Sure, I think studying art history can certainly sharpen your analytic abilities since it involves history, languages, and thinking critically about the way images communicate meaning. I think these are all potentially transferrable skills. But I don’t think studying art history needs to be justified by its utility to more “practical” disciplines, nor even by the argument that the humanities make us better citizens or more attentive to moral concerns. For me, studying the visual arts is simply a source of enormous pleasure. I think it’s dangerous to view the humanities in terms of its instrumental value rather than as an end in itself.

What did leading tours for Paris Muse bring you and how do you think that will influence you in your career?

Paris Muse showed me how much I love to teach, and I hope to be able to continue to teach. Leading tours of different museums also prompts one to think about how collections are assembled and added to, which relates to legal and political issues like public funding for the arts, tax incentives for donating works of art, or the status of site-specific artworks.

More broadly, though, when I give tours, I find it very moving to witness people’s interest in art first-hand.

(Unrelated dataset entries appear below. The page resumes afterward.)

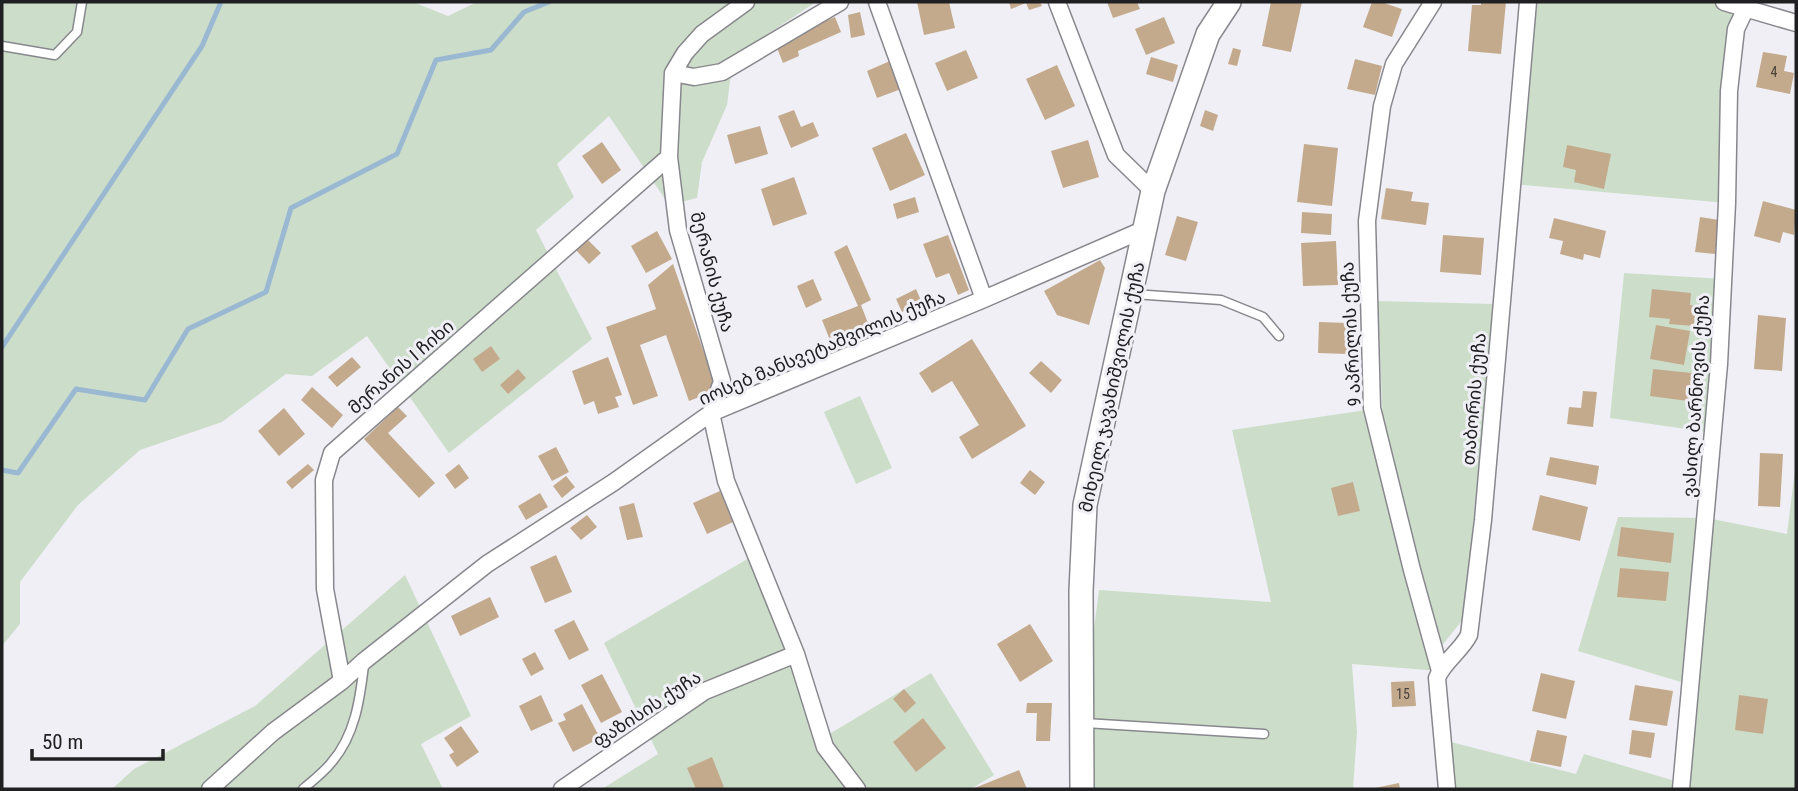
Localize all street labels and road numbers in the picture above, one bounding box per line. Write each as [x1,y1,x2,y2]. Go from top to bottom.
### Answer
street label: მერანის ქუჩა [685,209,739,335]
street label: მიხეილ ჯავახიშვილის ქუჩა [1075,260,1149,514]
street label: 9 აპრილის ქუჩა [1336,261,1366,407]
street label: იოსებ მანსვეტაშვილის ქუჩა [695,286,949,410]
street label: ვასილ ბარნოვის ქუჩა [1678,294,1714,498]
street label: მერანის I ჩიხი [344,315,458,419]
street label: თაბორის ქუჩა [1457,332,1491,466]
street label: ფაზისის ქუჩა [589,666,705,752]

Paris Muse clients come from all over the world and choose to spend their time and resources learning about works of art. Most haven’t made their careers in the arts, but perhaps they’re amateur artists or grew up with a poster reproduction of a Renoir in their bedroom, and for whatever reason, encounters with art mean something to them. For those of us who have spent time studying or working in the arts, it’s wonderful to be reminded of just how lucky we are. One doesn’t have to justify the value of the arts; the line outside the Louvre or the latest exhibition at the Pompidou speaks for itself.

Now that you divide your time between New Haven and Paris, what do you most miss about Paris when you are not here?

Everything! The people, of course. The beauty and grandeur of the city. The sheer number of museums and galleries and art events happening at any given time. But I also miss the excitement of being an expat, the freedom that comes from living a parallel life thousands of miles away, the perspective borne of seeing two cultures from the outside without having to satisfy the expectations of either. New Haven is a great place to be in school (and has its own first-rate museums!), but Paris remains my favorite city in the world.